For a film that is almost wall to wall with music, it has a full-bodied plot. The characters, mostly named after Beatles songs, include Lucy (the angelic Evan Rachel Wood), who moves from middle America to New York; Jude (Jim Sturgess), a Liverpool ship welder who works his way to New York on a ship, and Lucy's brother, Max (Joe Anderson), a college student who has dropped out (I guess). They now all share a pad in Greenwich Village with their musician friends, the Hendrixian Jo-Jo (Martin Luther McCoy), the Joplinesque Sadie (Dana Fuchs) and the lovelorn Prudence (T.V. Carpio), who loves women but doesn’t feel free to express her true feelings.

Jude and Lucy fall in love, and they all go through a hippie period on Dr. Robert's Magic Bus, where the doctor (Bono) and his bus bear a striking resemblance to Ken Kesey's magical mystery tour. They also get guidance from Mr. Kite (Eddie Izzard), having been some days in preparation. But then things turn serious as Max goes off to Vietnam and the story gets swept up in the anti-war movement.

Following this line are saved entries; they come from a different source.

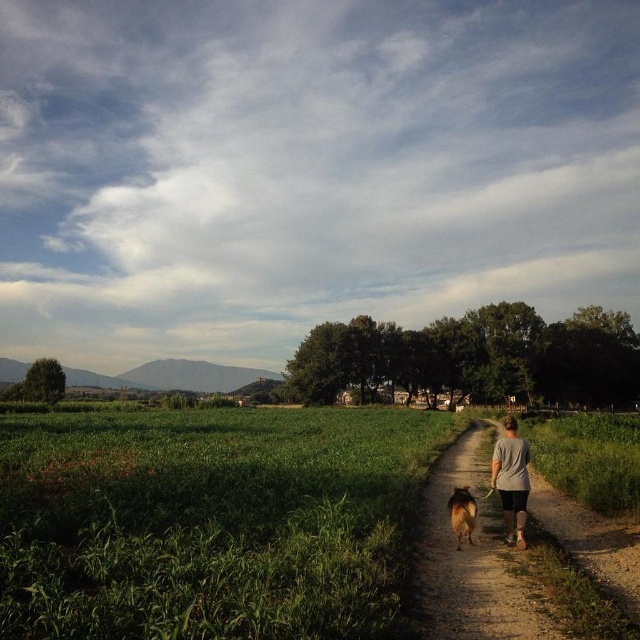
Does gray fabric shirt at center have a larger size compared to brown furry dog at center?

Indeed, gray fabric shirt at center has a larger size compared to brown furry dog at center.

Can you confirm if gray fabric shirt at center is positioned to the right of brown furry dog at center?

Yes, gray fabric shirt at center is to the right of brown furry dog at center.

Is point (506, 461) in front of point (452, 490)?

That is True.

Identify the location of gray fabric shirt at center. The height and width of the screenshot is (640, 640). (512, 481).

Is dirt path at center bigger than gray fabric shirt at center?

Yes.

Identify the location of dirt path at center. The width and height of the screenshot is (640, 640). (499, 566).

This screenshot has width=640, height=640. What are the coordinates of `dirt path at center` in the screenshot? It's located at (499, 566).

Can you confirm if dirt path at center is shorter than brown furry dog at center?

No.

Consider the image. Is dirt path at center to the left of brown furry dog at center from the viewer's perspective?

No, dirt path at center is not to the left of brown furry dog at center.

Between point (429, 628) and point (465, 518), which one is positioned behind?

Point (465, 518)

The width and height of the screenshot is (640, 640). Find the location of `dirt path at center`. dirt path at center is located at coordinates (499, 566).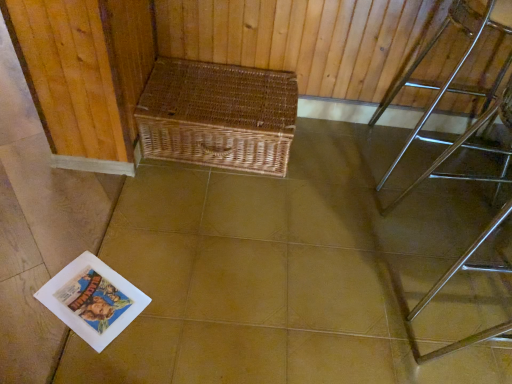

Yet when I say "story," don't start thinking about a lot of dialogue and plotting. Almost everything happens as an illustration to a Beatles song. The arrangements are sometimes familiar, sometimes radically altered, and the voices are all new; the actors either sing or sync, and often they find a mood in a song that we never knew was there before. When Prudence sings "I Want to Hold Your Hand," for example, I realized how wrong I was to ever think that was a happy song. It's not happy if it's a hand you are never, never, never going to hold. The love that dare not express its name turns in sadness to song.

Julie Taymor, famous as the director of "The Lion King" on Broadway, is a generously inventive choreographer, such as in a basic-training scene where all the drill sergeants look like G.I. Joe; a sequence where inductees in Jockey shorts carry the Statue of Liberty through a Vietnam field, and cross-cutting between dancing to Beatles clone bands at an American high school prom and in a Liverpool dive bar. There are underwater sequences which approach ballet, a stage performance that turns into musical warfare, strawberries that bleed, rooftop concerts and a montage combining crashing waves with the Detroit riots.